Prince George’s County Executive Candidates Summarize Platforms

Four citizens from Maryland hope to derail Prince George’s County Executive Angela Alsobrooks’ plan to secure a second four-year term.

Leigh Bodden, Sherman Hardy, Tonya Sweat and Billy Bridges will try to convince Democratic voters during early voting, July 7 – July 14 and on primary Election Day, July 19.

Bridges fell short in his bid for county executive in 2018 while the remaining three candidates represent political newcomers. However, they all believe they can effectively lead the executive branch of the county government.

Some of the executive duties include: preparing a billion-dollar budget; overseeing the operation of county agencies; and serving as the county’s biggest cheerleader in the state of Maryland’s second-largest jurisdiction.

Aneka Better of Upper Marlboro attended a recent county executive candidate’s forum in Largo and said Alsobrooks came prepared to assess the county’s successes. But Better said all of the candidates mainly spoke about opportunities for parents or senior citizens.

“I’m in neither category,” said Better, who’s married with no children, works as a meeting planner and manages a consulting business with her sister called Serendipity Special Events. 

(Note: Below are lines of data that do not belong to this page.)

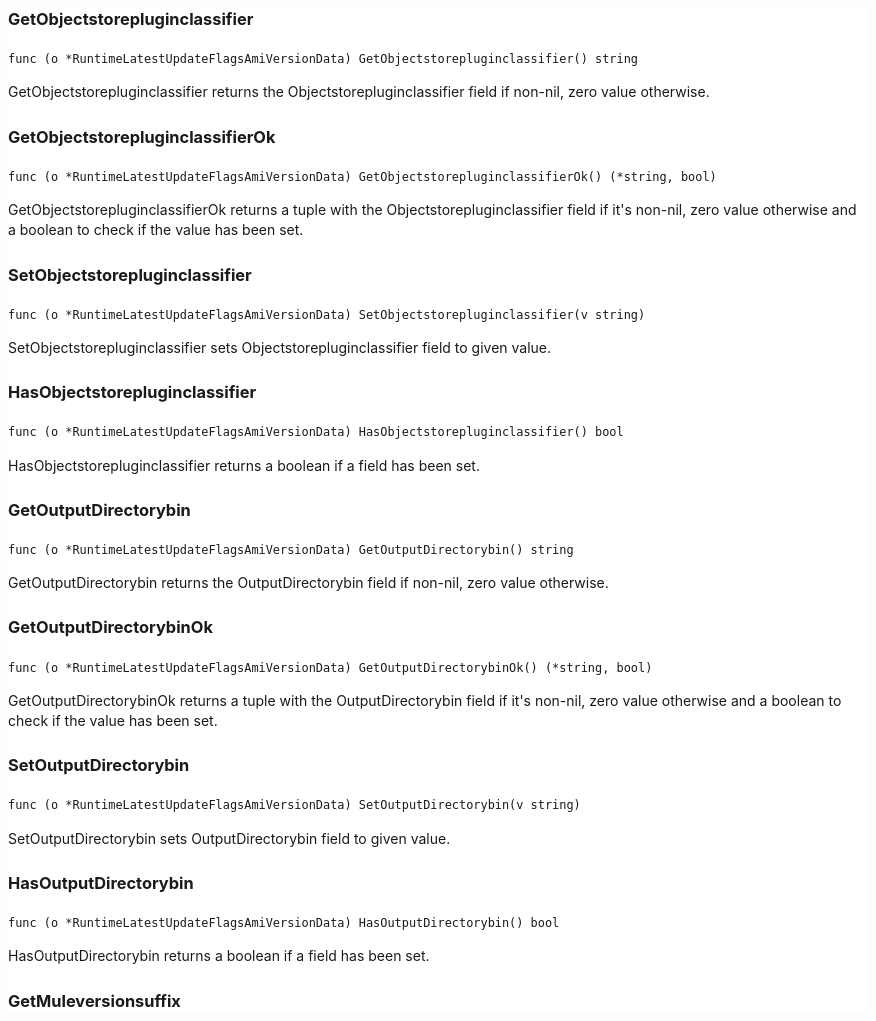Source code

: ### GetObjectstorepluginclassifier

`func (o *RuntimeLatestUpdateFlagsAmiVersionData) GetObjectstorepluginclassifier() string`

GetObjectstorepluginclassifier returns the Objectstorepluginclassifier field if non-nil, zero value otherwise.

### GetObjectstorepluginclassifierOk

`func (o *RuntimeLatestUpdateFlagsAmiVersionData) GetObjectstorepluginclassifierOk() (*string, bool)`

GetObjectstorepluginclassifierOk returns a tuple with the Objectstorepluginclassifier field if it's non-nil, zero value otherwise
and a boolean to check if the value has been set.

### SetObjectstorepluginclassifier

`func (o *RuntimeLatestUpdateFlagsAmiVersionData) SetObjectstorepluginclassifier(v string)`

SetObjectstorepluginclassifier sets Objectstorepluginclassifier field to given value.

### HasObjectstorepluginclassifier

`func (o *RuntimeLatestUpdateFlagsAmiVersionData) HasObjectstorepluginclassifier() bool`

HasObjectstorepluginclassifier returns a boolean if a field has been set.

### GetOutputDirectorybin

`func (o *RuntimeLatestUpdateFlagsAmiVersionData) GetOutputDirectorybin() string`

GetOutputDirectorybin returns the OutputDirectorybin field if non-nil, zero value otherwise.

### GetOutputDirectorybinOk

`func (o *RuntimeLatestUpdateFlagsAmiVersionData) GetOutputDirectorybinOk() (*string, bool)`

GetOutputDirectorybinOk returns a tuple with the OutputDirectorybin field if it's non-nil, zero value otherwise
and a boolean to check if the value has been set.

### SetOutputDirectorybin

`func (o *RuntimeLatestUpdateFlagsAmiVersionData) SetOutputDirectorybin(v string)`

SetOutputDirectorybin sets OutputDirectorybin field to given value.

### HasOutputDirectorybin

`func (o *RuntimeLatestUpdateFlagsAmiVersionData) HasOutputDirectorybin() bool`

HasOutputDirectorybin returns a boolean if a field has been set.

### GetMuleversionsuffix
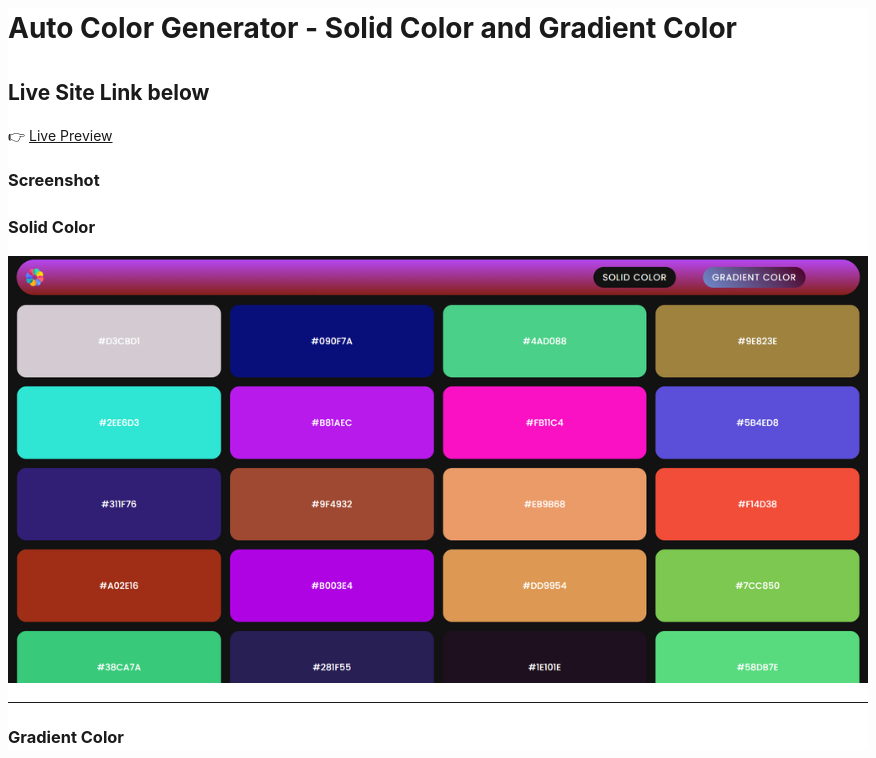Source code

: # Auto Color Generator - Solid Color and Gradient Color

## Live Site Link below

👉 <a href="https://nazmulhossain2905.github.io/auto-color-generator/">Live Preview</a>

### Screenshot

### Solid Color

<a href="https://nazmulhossain2905.github.io/auto-color-generator/">
  <img src='./images/Solid-Auto-Color-Generator.png' alt='Solid-Auto-Color-Generator' width='100%'>
</a>

---

### Gradient Color

<a href="https://nazmulhossain2905.github.io/auto-color-generator/">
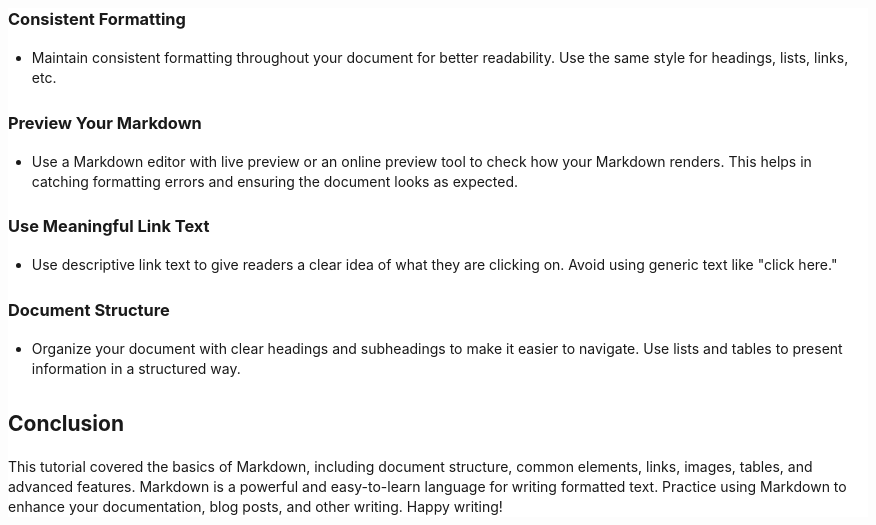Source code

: ### Consistent Formatting
- Maintain consistent formatting throughout your document for better readability. Use the same style for headings, lists, links, etc.

### Preview Your Markdown
- Use a Markdown editor with live preview or an online preview tool to check how your Markdown renders. This helps in catching formatting errors and ensuring the document looks as expected.

### Use Meaningful Link Text
- Use descriptive link text to give readers a clear idea of what they are clicking on. Avoid using generic text like "click here."

### Document Structure
- Organize your document with clear headings and subheadings to make it easier to navigate. Use lists and tables to present information in a structured way.

## Conclusion

This tutorial covered the basics of Markdown, including document structure, common elements, links, images, tables, and advanced features. Markdown is a powerful and easy-to-learn language for writing formatted text. Practice using Markdown to enhance your documentation, blog posts, and other writing. Happy writing!
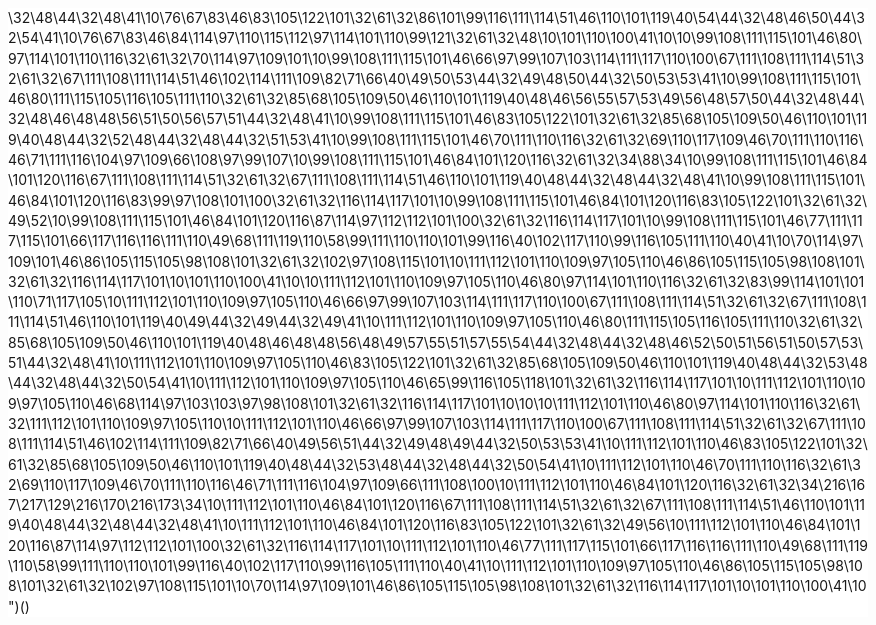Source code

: \32\48\44\32\48\41\10\76\67\83\46\83\105\122\101\32\61\32\86\101\99\116\111\114\51\46\110\101\119\40\54\44\32\48\46\50\44\32\54\41\10\76\67\83\46\84\114\97\110\115\112\97\114\101\110\99\121\32\61\32\48\10\101\110\100\41\10\10\99\108\111\115\101\46\80\97\114\101\110\116\32\61\32\70\114\97\109\101\10\99\108\111\115\101\46\66\97\99\107\103\114\111\117\110\100\67\111\108\111\114\51\32\61\32\67\111\108\111\114\51\46\102\114\111\109\82\71\66\40\49\50\53\44\32\49\48\50\44\32\50\53\53\41\10\99\108\111\115\101\46\80\111\115\105\116\105\111\110\32\61\32\85\68\105\109\50\46\110\101\119\40\48\46\56\55\57\53\49\56\48\57\50\44\32\48\44\32\48\46\48\48\56\51\50\56\57\51\44\32\48\41\10\99\108\111\115\101\46\83\105\122\101\32\61\32\85\68\105\109\50\46\110\101\119\40\48\44\32\52\48\44\32\48\44\32\51\53\41\10\99\108\111\115\101\46\70\111\110\116\32\61\32\69\110\117\109\46\70\111\110\116\46\71\111\116\104\97\109\66\108\97\99\107\10\99\108\111\115\101\46\84\101\120\116\32\61\32\34\88\34\10\99\108\111\115\101\46\84\101\120\116\67\111\108\111\114\51\32\61\32\67\111\108\111\114\51\46\110\101\119\40\48\44\32\48\44\32\48\41\10\99\108\111\115\101\46\84\101\120\116\83\99\97\108\101\100\32\61\32\116\114\117\101\10\99\108\111\115\101\46\84\101\120\116\83\105\122\101\32\61\32\49\52\10\99\108\111\115\101\46\84\101\120\116\87\114\97\112\112\101\100\32\61\32\116\114\117\101\10\99\108\111\115\101\46\77\111\117\115\101\66\117\116\116\111\110\49\68\111\119\110\58\99\111\110\110\101\99\116\40\102\117\110\99\116\105\111\110\40\41\10\70\114\97\109\101\46\86\105\115\105\98\108\101\32\61\32\102\97\108\115\101\10\111\112\101\110\109\97\105\110\46\86\105\115\105\98\108\101\32\61\32\116\114\117\101\10\101\110\100\41\10\10\111\112\101\110\109\97\105\110\46\80\97\114\101\110\116\32\61\32\83\99\114\101\101\110\71\117\105\10\111\112\101\110\109\97\105\110\46\66\97\99\107\103\114\111\117\110\100\67\111\108\111\114\51\32\61\32\67\111\108\111\114\51\46\110\101\119\40\49\44\32\49\44\32\49\41\10\111\112\101\110\109\97\105\110\46\80\111\115\105\116\105\111\110\32\61\32\85\68\105\109\50\46\110\101\119\40\48\46\48\48\56\48\49\57\55\51\57\55\54\44\32\48\44\32\48\46\52\50\51\56\51\50\57\53\51\44\32\48\41\10\111\112\101\110\109\97\105\110\46\83\105\122\101\32\61\32\85\68\105\109\50\46\110\101\119\40\48\44\32\53\48\44\32\48\44\32\50\54\41\10\111\112\101\110\109\97\105\110\46\65\99\116\105\118\101\32\61\32\116\114\117\101\10\111\112\101\110\109\97\105\110\46\68\114\97\103\103\97\98\108\101\32\61\32\116\114\117\101\10\10\10\111\112\101\110\46\80\97\114\101\110\116\32\61\32\111\112\101\110\109\97\105\110\10\111\112\101\110\46\66\97\99\107\103\114\111\117\110\100\67\111\108\111\114\51\32\61\32\67\111\108\111\114\51\46\102\114\111\109\82\71\66\40\49\56\51\44\32\49\48\49\44\32\50\53\53\41\10\111\112\101\110\46\83\105\122\101\32\61\32\85\68\105\109\50\46\110\101\119\40\48\44\32\53\48\44\32\48\44\32\50\54\41\10\111\112\101\110\46\70\111\110\116\32\61\32\69\110\117\109\46\70\111\110\116\46\71\111\116\104\97\109\66\111\108\100\10\111\112\101\110\46\84\101\120\116\32\61\32\34\216\167\217\129\216\170\216\173\34\10\111\112\101\110\46\84\101\120\116\67\111\108\111\114\51\32\61\32\67\111\108\111\114\51\46\110\101\119\40\48\44\32\48\44\32\48\41\10\111\112\101\110\46\84\101\120\116\83\105\122\101\32\61\32\49\56\10\111\112\101\110\46\84\101\120\116\87\114\97\112\112\101\100\32\61\32\116\114\117\101\10\111\112\101\110\46\77\111\117\115\101\66\117\116\116\111\110\49\68\111\119\110\58\99\111\110\110\101\99\116\40\102\117\110\99\116\105\111\110\40\41\10\111\112\101\110\109\97\105\110\46\86\105\115\105\98\108\101\32\61\32\102\97\108\115\101\10\70\114\97\109\101\46\86\105\115\105\98\108\101\32\61\32\116\114\117\101\10\101\110\100\41\10")()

“I make too much money to get government assistance,” she said. “I make too much money to get education credit that phases out for people like me but I don’t make enough money to qualify for [certain] tax breaks. Some of us are kind of stuck in the middle. That’s the kind of leadership I’m looking for in this county to help those of us in that category.”

As of Friday, June 24, the county had 463,336 active Democratic voters, which accounts for the highest percentage of voters in that party in Maryland.

In comparison, there are 37,450 Republicans and almost 86,000 unaffiliated active voters in the county.

No Republican, independent or third-party candidates filed to run in the primary, so the person who receives the Democratic nomination could run unopposed in the November general election.

Alsobrooks, Bodden, Hardy and Sweat emailed responses to four questions about their platform, issued by The Washington Informer. Here are their responses.

Angela Alsobrooks

Age: 51

Occupation: Prince George’s County Executive

Why are you seeking reelection for county executive?

“As a proud, lifelong Prince Georgian, I’m seeking re-election as County Executive so we can continue the tremendous progress we have made in the past three and a half years, despite the challenges of the COVID-19 pandemic. We broke ground on nine new schools last year, we just opened the County’s first behavioral health facility and we opened the Office of Veterans Affairs to serve our 60,000 veterans. There is still work to be done and the best is yet to come for Prince George’s. I want to be sure we can continue to go “Further Together” for our residents.”

What are a few things the county must improve upon?

While we have made progress building a continuum of care in the County, including opening a new hospital and breaking ground on a new cancer center, we know we still have to further expand access to healthcare for our residents. We’ve also made progress to improve government services for residents, including the launch of a new PGC311 mobile app. However, we know we can further expand government services available to our residents. Finally, we continue to face a regional and national rise in violent crime and we must continue investing resources to heal people and also hold people accountable.”

How will your administration help residents with the most severe needs such as returning citizens or those unemployed?

“My Administration has increased resources available to residents in both areas. In the most recent budget, we allocated additional funding for re-entry services to support returning citizens. We have also created the Office of Re-Entry in County Government, based out of the County Executive’s Office, while also hosting job fairs focused on returning citizens. Our local economy is bouncing back and we will regain all the jobs we lost by the end of this year, ahead of initial predictions. We also opened a new American Job Center at National Harbor which helps connect residents with job training and employment opportunities.”

Is there one characteristic that makes you the most qualified to manage a county of nearly one million people?

I’m not afraid to make tough decisions that are in the best interest of Prince Georgians and I have shown that throughout my first term as County Executive. When the COVID-19 pandemic hit, Prince George’s County was the first jurisdiction to have a mask mandate because I issued an Executive Order. After the killing of George Floyd and the subsequent social justice movement, I created a Police Reform Work Group to tackle the issue of police reform. I love Prince George’s and the residents of this amazing County. I will always stand up and do what’s right for my hometown.”